No, they just need to do the job right.
But it needs to prove that the CORRECT SIMULATION, which would be complete, doesn't ever reach a final state. That COULD be done by replacing the decider with a non-aborting version, but you have to do it in a way that doesn't change the input, which means in your case, you can't change the copy of HHH that DDD calls.
Of course, with a proper setup, where DDD has its own copy of the decider, that wouldn't be a problem.
Since, giving THIS DDD, which calls THIS HHH, that tries to use the rule to abort, to a actual correct simulation, we see DDD call HHH(DDD) which WILL abort it simulation and return to DDD which then reaches its final state, so the application of the rule by HHH could not have been based on a correct determination that the correct simulation of this input is non-halting.

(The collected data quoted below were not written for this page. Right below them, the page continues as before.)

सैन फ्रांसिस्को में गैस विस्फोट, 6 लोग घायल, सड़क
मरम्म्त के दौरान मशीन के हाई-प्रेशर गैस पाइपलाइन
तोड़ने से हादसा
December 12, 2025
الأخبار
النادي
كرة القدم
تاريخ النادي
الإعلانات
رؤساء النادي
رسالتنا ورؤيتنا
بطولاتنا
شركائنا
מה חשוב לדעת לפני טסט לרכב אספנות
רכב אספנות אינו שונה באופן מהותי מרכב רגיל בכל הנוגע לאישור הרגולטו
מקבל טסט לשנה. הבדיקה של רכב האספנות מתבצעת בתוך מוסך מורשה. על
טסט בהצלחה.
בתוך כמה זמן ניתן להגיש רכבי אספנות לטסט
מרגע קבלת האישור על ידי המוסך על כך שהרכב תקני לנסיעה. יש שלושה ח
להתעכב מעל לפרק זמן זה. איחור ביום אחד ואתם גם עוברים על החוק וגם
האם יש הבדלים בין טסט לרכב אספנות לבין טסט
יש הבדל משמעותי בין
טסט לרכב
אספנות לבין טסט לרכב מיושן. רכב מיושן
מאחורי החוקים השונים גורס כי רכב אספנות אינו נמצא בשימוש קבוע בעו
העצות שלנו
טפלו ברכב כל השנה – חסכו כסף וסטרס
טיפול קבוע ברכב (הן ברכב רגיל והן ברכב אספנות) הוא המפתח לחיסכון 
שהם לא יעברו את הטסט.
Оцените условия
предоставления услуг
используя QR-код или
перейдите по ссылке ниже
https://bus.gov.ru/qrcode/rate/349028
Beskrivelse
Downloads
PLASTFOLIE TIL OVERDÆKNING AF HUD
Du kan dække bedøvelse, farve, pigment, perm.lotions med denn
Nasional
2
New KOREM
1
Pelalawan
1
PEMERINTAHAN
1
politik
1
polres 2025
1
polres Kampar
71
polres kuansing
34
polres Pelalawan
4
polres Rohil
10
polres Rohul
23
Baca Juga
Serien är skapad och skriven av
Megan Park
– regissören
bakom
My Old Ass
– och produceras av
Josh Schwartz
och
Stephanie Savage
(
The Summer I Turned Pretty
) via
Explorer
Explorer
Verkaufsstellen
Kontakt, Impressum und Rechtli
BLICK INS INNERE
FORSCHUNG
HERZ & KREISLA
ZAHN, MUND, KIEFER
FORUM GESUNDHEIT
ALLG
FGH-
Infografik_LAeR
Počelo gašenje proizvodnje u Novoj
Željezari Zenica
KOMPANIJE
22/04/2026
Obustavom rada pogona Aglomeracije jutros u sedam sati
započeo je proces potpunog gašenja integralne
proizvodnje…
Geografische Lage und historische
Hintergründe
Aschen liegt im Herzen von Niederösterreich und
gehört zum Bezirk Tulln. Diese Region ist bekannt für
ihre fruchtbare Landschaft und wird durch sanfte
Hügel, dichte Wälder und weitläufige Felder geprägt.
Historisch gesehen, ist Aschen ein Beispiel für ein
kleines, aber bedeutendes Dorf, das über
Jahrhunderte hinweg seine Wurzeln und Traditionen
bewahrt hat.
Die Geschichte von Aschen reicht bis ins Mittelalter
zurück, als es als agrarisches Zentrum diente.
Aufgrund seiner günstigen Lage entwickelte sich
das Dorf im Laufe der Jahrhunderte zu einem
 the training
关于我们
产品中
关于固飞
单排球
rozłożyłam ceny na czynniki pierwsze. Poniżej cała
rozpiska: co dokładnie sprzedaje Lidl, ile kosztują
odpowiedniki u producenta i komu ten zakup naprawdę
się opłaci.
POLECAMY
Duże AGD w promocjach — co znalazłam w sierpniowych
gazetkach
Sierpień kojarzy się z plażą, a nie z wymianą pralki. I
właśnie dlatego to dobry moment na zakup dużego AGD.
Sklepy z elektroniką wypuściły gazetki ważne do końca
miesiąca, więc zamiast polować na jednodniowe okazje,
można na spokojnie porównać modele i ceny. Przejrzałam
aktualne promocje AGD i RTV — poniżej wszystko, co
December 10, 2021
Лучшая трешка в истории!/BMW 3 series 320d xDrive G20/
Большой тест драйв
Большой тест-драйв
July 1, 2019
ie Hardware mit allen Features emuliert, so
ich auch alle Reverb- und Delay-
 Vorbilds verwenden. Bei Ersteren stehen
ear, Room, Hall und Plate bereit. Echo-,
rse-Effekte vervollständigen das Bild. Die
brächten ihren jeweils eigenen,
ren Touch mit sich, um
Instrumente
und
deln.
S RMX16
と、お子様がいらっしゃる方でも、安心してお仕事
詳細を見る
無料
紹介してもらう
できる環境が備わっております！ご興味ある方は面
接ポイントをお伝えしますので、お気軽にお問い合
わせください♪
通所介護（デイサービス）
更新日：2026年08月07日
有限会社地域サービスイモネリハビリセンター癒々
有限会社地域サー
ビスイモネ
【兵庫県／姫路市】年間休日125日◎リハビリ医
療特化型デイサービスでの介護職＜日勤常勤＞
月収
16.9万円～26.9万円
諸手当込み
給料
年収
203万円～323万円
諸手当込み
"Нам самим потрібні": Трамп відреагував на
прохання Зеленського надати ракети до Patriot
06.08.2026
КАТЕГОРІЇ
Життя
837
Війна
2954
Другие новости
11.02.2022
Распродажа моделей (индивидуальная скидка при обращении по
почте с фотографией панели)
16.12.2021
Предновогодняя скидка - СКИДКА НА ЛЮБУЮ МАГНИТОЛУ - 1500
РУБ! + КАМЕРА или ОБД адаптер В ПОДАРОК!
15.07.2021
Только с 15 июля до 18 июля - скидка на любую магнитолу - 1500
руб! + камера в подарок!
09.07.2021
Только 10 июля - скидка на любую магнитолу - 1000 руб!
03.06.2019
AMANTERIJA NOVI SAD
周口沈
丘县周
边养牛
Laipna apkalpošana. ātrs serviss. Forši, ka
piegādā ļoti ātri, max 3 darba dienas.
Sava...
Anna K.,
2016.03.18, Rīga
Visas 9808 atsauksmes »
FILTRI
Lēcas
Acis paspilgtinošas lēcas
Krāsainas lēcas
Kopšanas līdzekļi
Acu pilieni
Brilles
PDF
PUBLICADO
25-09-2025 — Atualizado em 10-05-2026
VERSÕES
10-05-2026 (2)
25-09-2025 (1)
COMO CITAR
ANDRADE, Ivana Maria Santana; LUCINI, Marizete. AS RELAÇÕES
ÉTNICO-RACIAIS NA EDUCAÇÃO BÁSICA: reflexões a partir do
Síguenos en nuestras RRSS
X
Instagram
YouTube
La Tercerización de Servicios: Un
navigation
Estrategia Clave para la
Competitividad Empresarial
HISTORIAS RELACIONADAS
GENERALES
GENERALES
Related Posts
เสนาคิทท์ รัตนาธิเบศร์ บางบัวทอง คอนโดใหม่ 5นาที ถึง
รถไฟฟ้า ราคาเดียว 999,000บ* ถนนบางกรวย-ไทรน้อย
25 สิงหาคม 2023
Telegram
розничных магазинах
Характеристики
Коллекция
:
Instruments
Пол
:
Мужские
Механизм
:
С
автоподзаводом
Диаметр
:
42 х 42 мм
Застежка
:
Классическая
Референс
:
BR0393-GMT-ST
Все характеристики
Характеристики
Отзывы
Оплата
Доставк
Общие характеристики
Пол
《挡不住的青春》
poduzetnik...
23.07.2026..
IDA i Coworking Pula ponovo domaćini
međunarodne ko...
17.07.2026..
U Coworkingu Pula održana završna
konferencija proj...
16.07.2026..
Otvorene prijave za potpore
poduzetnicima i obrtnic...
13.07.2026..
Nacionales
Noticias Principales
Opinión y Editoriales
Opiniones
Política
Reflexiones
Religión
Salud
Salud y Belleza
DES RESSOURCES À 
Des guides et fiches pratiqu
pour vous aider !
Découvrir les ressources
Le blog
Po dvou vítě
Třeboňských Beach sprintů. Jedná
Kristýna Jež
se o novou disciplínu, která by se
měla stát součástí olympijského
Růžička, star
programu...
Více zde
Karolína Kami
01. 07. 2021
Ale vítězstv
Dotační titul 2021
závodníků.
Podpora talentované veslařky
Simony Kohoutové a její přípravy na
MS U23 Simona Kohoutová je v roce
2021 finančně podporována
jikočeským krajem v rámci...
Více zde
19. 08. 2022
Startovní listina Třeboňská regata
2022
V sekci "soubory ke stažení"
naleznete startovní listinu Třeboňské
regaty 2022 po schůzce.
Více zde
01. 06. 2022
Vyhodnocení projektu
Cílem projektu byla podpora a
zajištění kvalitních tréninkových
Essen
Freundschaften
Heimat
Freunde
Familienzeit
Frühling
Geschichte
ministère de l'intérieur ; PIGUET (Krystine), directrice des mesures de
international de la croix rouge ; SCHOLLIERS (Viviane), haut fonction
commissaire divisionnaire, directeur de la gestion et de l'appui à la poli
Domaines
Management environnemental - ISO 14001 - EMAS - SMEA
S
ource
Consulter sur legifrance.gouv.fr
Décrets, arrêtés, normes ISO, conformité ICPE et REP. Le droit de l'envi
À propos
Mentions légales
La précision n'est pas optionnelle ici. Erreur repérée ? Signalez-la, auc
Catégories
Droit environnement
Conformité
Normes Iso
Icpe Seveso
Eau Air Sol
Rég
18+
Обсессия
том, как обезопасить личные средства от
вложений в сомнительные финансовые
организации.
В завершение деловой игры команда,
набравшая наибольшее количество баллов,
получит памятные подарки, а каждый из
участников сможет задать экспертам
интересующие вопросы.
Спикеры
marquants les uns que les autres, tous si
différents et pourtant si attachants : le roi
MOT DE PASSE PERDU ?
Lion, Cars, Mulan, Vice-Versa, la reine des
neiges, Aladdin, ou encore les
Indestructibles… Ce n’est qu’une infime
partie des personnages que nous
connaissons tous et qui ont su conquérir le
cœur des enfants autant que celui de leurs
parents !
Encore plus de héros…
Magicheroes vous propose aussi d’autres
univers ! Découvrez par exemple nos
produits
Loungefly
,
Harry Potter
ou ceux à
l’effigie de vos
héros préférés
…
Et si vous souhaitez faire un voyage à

<MIT Professor Sipser agreed to ONLY these verbatim words 10/13/2022>
If simulating halt decider H correctly simulates its input D
until H correctly determines that its simulated D would never
stop running unless aborted...
You lost, you are stuck in repeat mode. You have no
rebuttals that have not been proven false.
Nope, YOU have lost as you can't actually deal with ANY of the points I bring up, but just repeat your LIES that have been previously rebutted and not countered.
You just are too dumb to realize how stupid you are. The most stupid type of stupid.